Des Demoiselles d'Avignon de Picasso jusqu'aux tableaux de Cézanne, Chagall, Bacon ou Pollock: une riche exposition révèle au musée du Prado à Madrid, 400 ans après sa mort, la profonde influence qu'ont eues les oeuvres du Greco sur les peintres modernes.

«Le Greco était un peintre admiré par Cézanne, par Picasso, par le cubisme, les expressionnistes allemands, les expressionnistes européens, le surréalisme, la peinture américaine», énumère, dans une liste qui semble infinie, Javier Baron, le commissaire de l'exposition «Le Greco et la peinture moderne», qui ouvre mardi au musée du Prado, jusqu'au 5 octobre.

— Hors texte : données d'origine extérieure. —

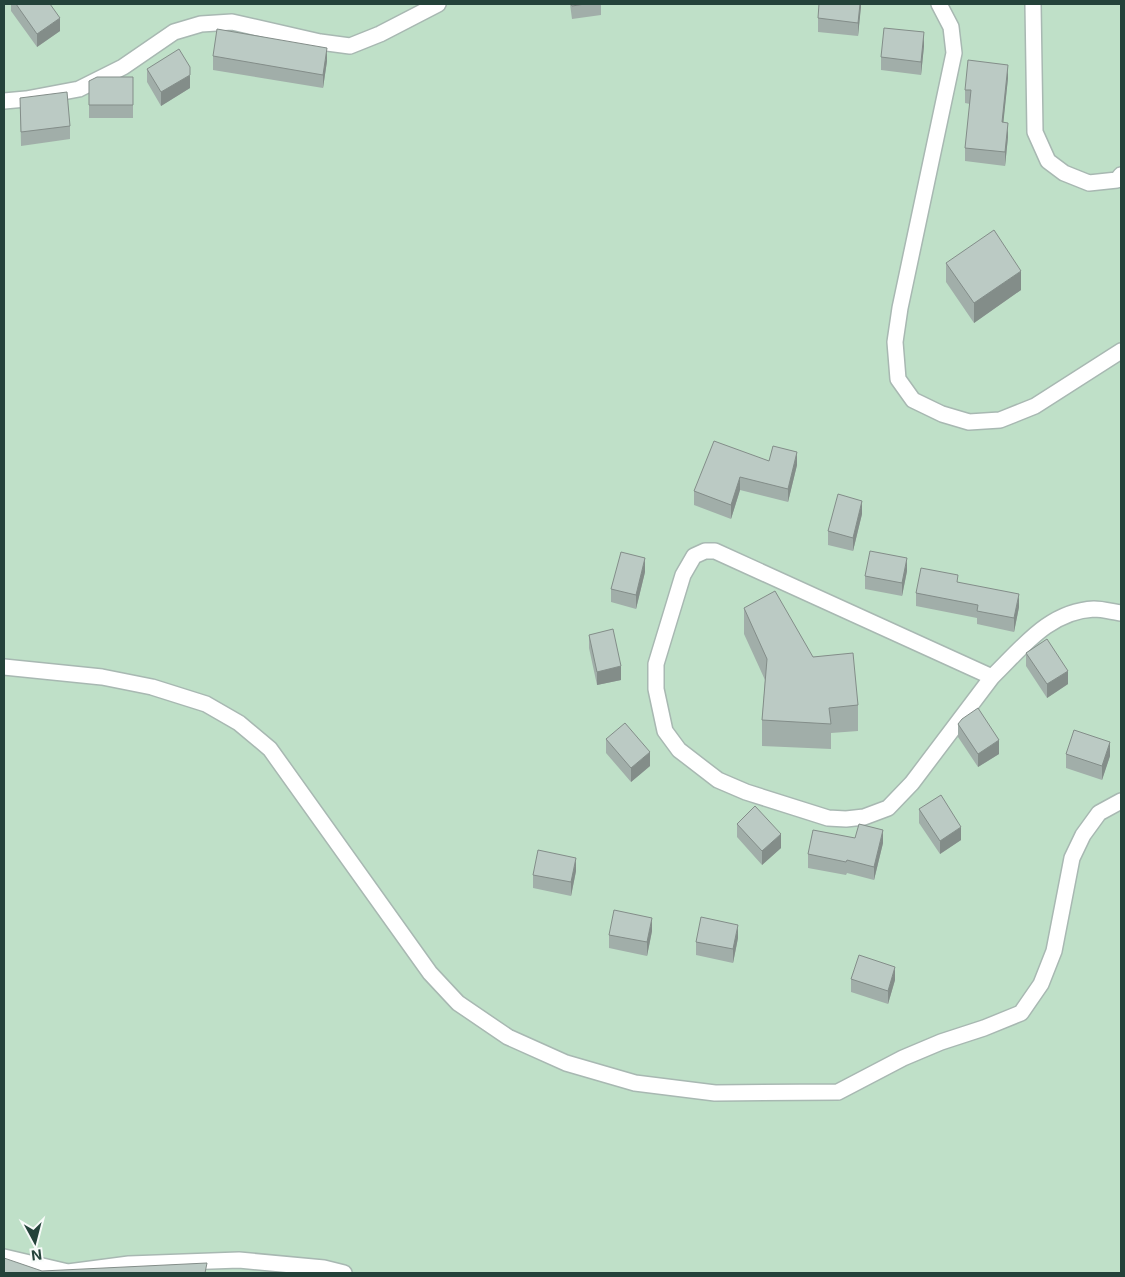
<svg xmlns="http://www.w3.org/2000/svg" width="1125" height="1277" font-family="Inter,sans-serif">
  <rect width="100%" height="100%" fill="#e6efeb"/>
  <path fill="#bfe0c8" d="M4,4H1121V1273H4Z"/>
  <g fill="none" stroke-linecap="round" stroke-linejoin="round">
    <defs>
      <path id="minor" d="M939,4L951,27L954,53L900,308L895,342L898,379L913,400L942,414L969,422L1000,420L1035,406L1121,351
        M1033,4L1035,132L1048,161L1064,173L1089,183L1117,180L1121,175
        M4,101L26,99L79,89L123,67L174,32L201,24L232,22L320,42L350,46L380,34L438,4
        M705,551H715L992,677L912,783L888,808L864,817L846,819L828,818L746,792L718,780L679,750L665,731L656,689V664L683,575L694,556Z
        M4,667L102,677L152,687L206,704L239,723L270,749L430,973L458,1003L508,1037L566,1063L635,1083L715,1093L838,1092L903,1058L941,1042L984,1028L1021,1013L1041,984L1054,951L1072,858L1083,835L1099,813L1121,801
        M992,677C1022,648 1049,611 1094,609C1103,609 1113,612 1121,613
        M4,1257L68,1272L129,1264L239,1260L324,1268L344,1273"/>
    </defs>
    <use href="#minor" stroke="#a8b8b2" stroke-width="18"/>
    <use href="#minor" stroke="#fff" stroke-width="15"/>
  </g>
  <path fill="#a1aea9" d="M11,4H50L60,31L37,47L11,11Z
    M570,4H601V15L572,19Z
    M861,4L858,36L818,32V18Z
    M924,46L921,75L881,70V57Z
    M213,56L327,61L323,88L213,70Z
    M147,69L190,88L161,106L147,82Z
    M133,77V118H89V81Z
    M1008,78L1003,123L1008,137L1005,166L965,161V148L970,104L965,103V90Z
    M20,98L70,126V139L21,146Z
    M946,263L1021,290L974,323L946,282Z
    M769,461L797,465L788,502L740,490L731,519L694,505V491Z
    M862,514L853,551L828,545V531Z
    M907,571L902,596L865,589V576Z
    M645,572L636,609L611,602V589Z
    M958,582L1019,607L1014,632L977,624V618L916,606V593Z
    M744,608L813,657L858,705V731L831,733V749L762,746V720L765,680L744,634Z
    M589,635L621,680L597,685L589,648Z
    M1026,653L1068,684L1047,698L1026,666Z
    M958,724L999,754L978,767L958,737Z
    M606,739L650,766L631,782L606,753Z
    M1066,754L1110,756L1102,780L1066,768Z
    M919,809L961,840L940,854L919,823Z
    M737,824L781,848L762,865L737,837Z
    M855,838L883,843L874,880L847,873L846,875L808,868V854Z
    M576,871L571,896L533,888V875Z
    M652,931L647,956L609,948V935Z
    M738,938L733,963L696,955V942Z
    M851,979L895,980L888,1004L851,992Z"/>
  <path fill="#838d89" d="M860,4H861V7L858,36V23Z
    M60,18V31L37,47V34Z
    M924,32V46L921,75V62Z
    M327,48V61L323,88V75Z
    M1008,65V78L1002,136V122Z
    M190,75V88L161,106V92Z
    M1008,123V137L1005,166V152Z
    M1021,271V290L974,323V303Z
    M797,452V465L788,502V489Z
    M740,477V490L731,519V505Z
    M862,501V514L853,551V538Z
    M645,558V572L636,609V595Z
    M907,558V571L902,596V583Z
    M1019,594V607L1014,632V618Z
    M621,666V680L597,685V672Z
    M1068,671V684L1047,698V684Z
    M999,740V754L978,767V754Z
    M1110,742V756L1102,780V766Z
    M650,752V766L631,782V768Z
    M961,827V840L940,854V841Z
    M883,830V843L874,880V867Z
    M781,834V848L762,865V851Z
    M576,858V871L571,896V882Z
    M652,918V931L647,956V942Z
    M738,925V938L733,963V949Z
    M895,967V980L888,1004V991Z"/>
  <path fill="#bbcac4" stroke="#838d89" d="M16,4H50L60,18L37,34Z
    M571,4H585L572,6Z
    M819,4H860L858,23L818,18Z
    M884,28L924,32L921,62L881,57Z
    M217,29L327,48L323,75L213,56Z
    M179,49L190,67V75L161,92L147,69Z
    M968,60L1008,65L1002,122L1008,123L1005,152L965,148L971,90H965Z
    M97,77H133V105H89V81Z
    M67,92L70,126L21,132L20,98Z
    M994,230L1021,271L974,303L946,263Z
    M714,441L769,461L773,446L797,452L788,489L740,477L731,505L694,491Z
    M838,494L862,501L853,538L828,531Z
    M870,551L907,558L902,583L865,576Z
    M621,552L645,558L636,595L611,589Z
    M921,568L958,575L957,582L1019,594L1014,618L977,611L978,605L916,593Z
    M775,591L813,657L853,653L858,705L829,708L831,724L762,720L767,659L744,608Z
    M613,629L621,666L597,672L589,635Z
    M1047,639L1068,671L1047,684L1026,653Z
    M978,708L999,740L978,754L958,724L962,719Z
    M625,723L650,752L631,768L606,739Z
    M1074,730L1110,742L1102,766L1066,754Z
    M941,795L961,827L940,841L919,809Z
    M755,806L781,834L762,851L737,824Z
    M859,824L883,830L874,867L847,860L846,862L808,854L813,830L855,838Z
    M538,850L576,858L571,882L533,875Z
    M614,910L652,918L647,942L609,935Z
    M701,917L738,925L733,949L696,942Z
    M859,955L895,967L888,991L851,979Z
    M4,1258L42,1271L207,1263L205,1273H4Z"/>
  <rect width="1125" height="1277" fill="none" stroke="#24423a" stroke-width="10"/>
  <g transform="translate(35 1242) rotate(173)" stroke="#f7fbf9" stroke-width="4" paint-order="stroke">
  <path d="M0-4L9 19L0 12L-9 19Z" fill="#24423a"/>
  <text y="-8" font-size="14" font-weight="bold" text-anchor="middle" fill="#24423a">N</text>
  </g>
</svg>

Derrière lui, les regards obsédants de deux Femme à l'hermine: l'une, peinte entre 1577 et 1579 par Le Greco et l'autre, aux teintes bleutées, née, entre 1885 et 1886, sous les pinceaux de Paul Cézanne, dont le titre, D'après Le Greco, reconnaît directement son inspiration. Plus loin, les corps nus des âmes martyres de La vision de saint Jean (1608-1622), debout, derrière la silhouette du saint, vêtu d'une tunique d'un bleu à l'intensité saturée chère au Greco, rappellent les célèbres Demoiselles d'Avignon (1907), de Pablo Picasso, oeuvre clé des premières heures du cubisme.

«Lorsque Picasso s'apprêtait à peindre Les Demoiselles d'Avignon, il découvre dans l'atelier du (peintre espagnol Ignacio) Zuloaga La Vision de saint Jean, le tableau de l'apocalypse, l'une des plus grandes oeuvres du Greco», raconte Javier Baron, chef du département des peintures du XIXe siècle du musée madrilène.

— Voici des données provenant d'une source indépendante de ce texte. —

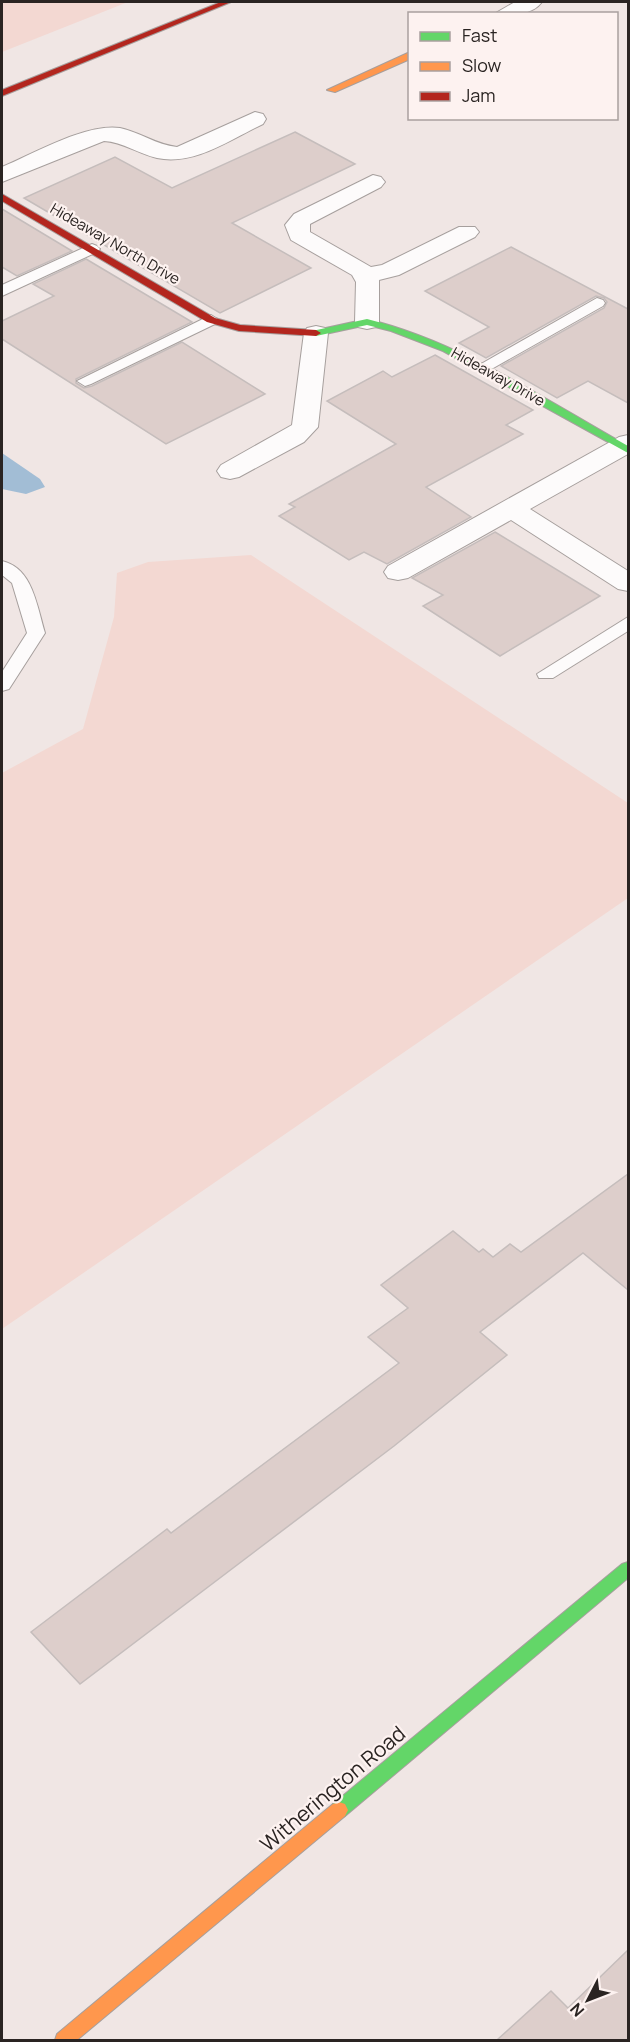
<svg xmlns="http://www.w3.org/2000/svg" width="630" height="2042" font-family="Manrope,sans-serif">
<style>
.green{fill:#f3d8d2}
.water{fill:#a2bdd5}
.building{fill:#ddcecb;stroke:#c5bdbc;stroke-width:1.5}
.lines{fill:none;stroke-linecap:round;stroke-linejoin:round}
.lane-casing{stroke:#a69f9d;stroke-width:2}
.street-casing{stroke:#a69f9d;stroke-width:2}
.fast-casing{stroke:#a69f9d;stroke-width:2}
.slow-casing{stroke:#a69f9d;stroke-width:2}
.jam-casing{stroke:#a69f9d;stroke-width:2}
.lane{fill:#fdfbfb;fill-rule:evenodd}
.street{fill:#fdfbfb;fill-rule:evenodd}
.fast{fill:#63d668;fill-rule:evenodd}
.slow{fill:#ff974d;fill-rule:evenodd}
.jam{fill:#b3261e;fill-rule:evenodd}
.labels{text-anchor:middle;stroke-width:4.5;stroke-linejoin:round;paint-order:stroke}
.far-street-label{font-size:15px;fill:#2a2422;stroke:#fdf2f0}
.near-street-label{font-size:21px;fill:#2a2422;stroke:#fdf2f0}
</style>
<rect width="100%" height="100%" fill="#f0e6e4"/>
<g class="green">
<polygon points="2,2 128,2 2,52"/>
<polygon points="251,555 628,803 628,898 2,1329 2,773 83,729 114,617 117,573 148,562"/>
</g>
<polygon class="water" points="2,453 40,479 45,487 26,494 2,489"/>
<g class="building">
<polygon points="295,132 355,164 232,223 311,268 220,313 24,198 115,157 172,188"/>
<polygon points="2,209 72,251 17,276 2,267"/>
<polygon points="511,247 628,309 628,403 588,381 557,398 501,366 604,308 607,302 604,298 596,296 486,358 459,343 489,327 425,291"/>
<polygon points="86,259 192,322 76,379 76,383 84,388 92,386 182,342 265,394 166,444 2,339 2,321 54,296 33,284"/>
<polygon points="435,355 533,410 506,425 523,434 426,487 471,517 387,564 364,552 349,560 279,516 295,507 289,504 396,444 327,401 383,371 392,377"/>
<polygon points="495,532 600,596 500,656 423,606 443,595 412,578"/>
<polygon points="628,1174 628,1290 583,1253 480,1332 507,1355 394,1446 80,1684 31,1632 167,1529 171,1533 399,1363 368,1337 408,1308 381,1285 453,1231 479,1252 483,1249 493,1257 510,1244 521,1252"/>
<polygon points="628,1950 628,2040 497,2040 551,1991 568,2008"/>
</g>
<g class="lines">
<defs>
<g id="lane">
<polygon points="92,244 97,246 100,249 97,252 2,296 2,285"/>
<polygon points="597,298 603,300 605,303 603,306 488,371 482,373 474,368"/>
<polygon points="211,315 219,320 217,323 91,384 85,386 77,381"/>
<path d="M2,561C33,568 37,607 45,633L9,689L2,691V672L27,633L12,583L2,575Z"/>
<polygon points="628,617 628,631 553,678 539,678 537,674"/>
</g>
<g id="street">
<path d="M515,2H542C531,17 509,14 494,14Z"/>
<path d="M255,112L263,114L266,119L263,124C231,139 194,166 157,158C139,154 123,142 104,141L2,182V167C33,154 86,123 120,128C140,132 156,145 177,147Z"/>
<polygon points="373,175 381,177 385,182 381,187 310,224 310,232 371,267 382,265 459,227 475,227 479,232 475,237 399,275 379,280 379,322 376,327 367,329 358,327 355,322 356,282 352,275 291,240 285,225 294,214"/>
<polygon points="316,326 325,328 328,333 318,427 304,442 239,477 230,479 221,477 217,471 221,465 292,425 304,333 307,328"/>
<polygon points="628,435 628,454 530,509 628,571 628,591 618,589 511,520 408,578 398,580 388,578 384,572 388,566 619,437"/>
</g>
<g id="fast">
<path d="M367,319C461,342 544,399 628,446V453L443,351L391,331L367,325L316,336L311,333L312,331Z"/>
<polygon points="628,1562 628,1578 345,1816 339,1818 333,1816 330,1810 333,1804 622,1564"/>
</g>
<g id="slow">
<polygon points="410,52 410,59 335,92 327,90"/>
<polygon points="339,1802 345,1804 348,1810 345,1816 77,2040 55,2040 57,2034 333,1804"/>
</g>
<g id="jam">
<polygon points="221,2 231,2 2,96 2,90"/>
<polygon points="2,194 215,318 240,325 316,330 321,333 316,336 239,331 207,322 2,201"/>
</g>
</defs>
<use href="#lane" class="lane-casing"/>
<use href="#street" class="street-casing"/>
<use href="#fast" class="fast-casing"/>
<use href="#slow" class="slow-casing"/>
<use href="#jam" class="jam-casing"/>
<use href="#lane" class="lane"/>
<use href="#street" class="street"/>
<use href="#fast" class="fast"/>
<use href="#slow" class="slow"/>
<use href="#jam" class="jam"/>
</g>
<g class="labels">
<g class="far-street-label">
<text transform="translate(115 244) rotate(30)" y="5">Hideaway North Drive</text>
<text transform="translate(498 377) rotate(29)" y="5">Hideaway Drive</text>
</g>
<g class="near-street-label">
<text transform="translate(333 1789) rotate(-40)" y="7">Witherington Road</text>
</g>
</g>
<rect width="630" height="2042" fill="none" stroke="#2a2422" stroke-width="6"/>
<rect x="408" y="12" width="210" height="108" fill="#fdf2f0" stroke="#a9a09e" stroke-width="1.5"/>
<rect x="420" y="32" width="30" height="9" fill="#63d668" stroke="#a9a09e" stroke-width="1.5"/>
<text x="462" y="42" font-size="18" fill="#2a2422">Fast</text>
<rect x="420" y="62" width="30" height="9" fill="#ff974d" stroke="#a9a09e" stroke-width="1.5"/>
<text x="462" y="72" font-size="18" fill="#2a2422">Slow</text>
<rect x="420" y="92" width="30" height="9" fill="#b3261e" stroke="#a9a09e" stroke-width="1.5"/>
<text x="462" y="102" font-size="18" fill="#2a2422">Jam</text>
<g transform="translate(588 2000) rotate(228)" stroke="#fdf2f0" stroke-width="4.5" paint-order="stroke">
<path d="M0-4.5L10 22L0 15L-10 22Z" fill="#2a2422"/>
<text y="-9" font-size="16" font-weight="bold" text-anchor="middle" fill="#2a2422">N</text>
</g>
</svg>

Cette oeuvre «le fascine et l'influence d'une façon décisive à l'heure d'aborder ce moment clé de l'avant-garde qu'est le cubisme».

Lui rendant un hommage direct, comme Cézanne, ou s'inspirant, comme Picasso, de ses longues silhouettes, des «plis de leurs habits en plans anguleux, leur déformation expressive et le resserrement de l'espace, cassé et divisé en alvéoles», l'oeuvre du Greco a «influencé des centaines d'artistes contemporains», poursuit-il.

Longtemps oublié

Présentant 26 oeuvres du Greco et, leur faisant écho, 57 tableaux et 23 dessins et gravures de grands artistes des 19es et 20e siècle, le commissaire voit dans cette exposition la «pointe de l'iceberg de l'immense influence du peintre», né Domenikos Theotokopoulos sur l'île grecque de Crète en 1541.

«Ici sont présentées les plus remarquables, les oeuvres de la plus grande qualité et celle où l'influence est la plus évidente», explique le commissaire.

Après s'être formé dans l'Italie de la Renaissance et avoir été exclu de la cour, à Madrid, de Philippe II d'Espagne, le Greco s'était installé dans la ville espagnole de Tolède, au sud de la capitale, qui fête cette année les 400 ans de sa mort.

De l'Amérique, avec Jackson Pollock et le Mexicain Diego de Rivera, à l'Allemagne et l'Autriche des expressionnistes de la fin du XIXe et début du XXe siècle, le Prado illustre le rayonnement récent du Greco.

Pourtant, pendant de longs siècles, sa peinture «maniériste», «culte», trop «alambiquée» pour le baroque, puis ignorée par le classicisme du XVIIIe siècle, avait été oubliée, rappelle Javier Baron.

«C'est au XIXe siècle que l'on redécouvre Le Greco et au XXe siècle que son influence se répand», poursuit-il.

Une seconde vie insufflée notamment par la «première exposition monographique» que lui consacre le Prado en 1902.

Plus tard encore, Francis Bacon «vient à Madrid à la recherche de Velazquez, mais voit aussi des oeuvres du Greco», explique le commissaire.

Ainsi, le «violent raccourci du soldat», qui tombe vers nous, de dos, au premier plan, dans La Résurrection du Christ (1597-1600) «a pu inspirer La femme allongée» de Bacon (1961), dont la silhouette nue, presque informe, est peinte selon une perspective similaire.

Comptant sur «la collection la plus vaste d'oeuvres du Greco», le Prado «a joué un rôle capital» dans la redécouverte du peintre, affirme Javier Baron. Aujourd'hui, le musée veut «célèbrer cette chose essentielle que possèdent les peintres: leur capacité à influencer et à ouvrir de nouvelles voies pour d'autres artistes.»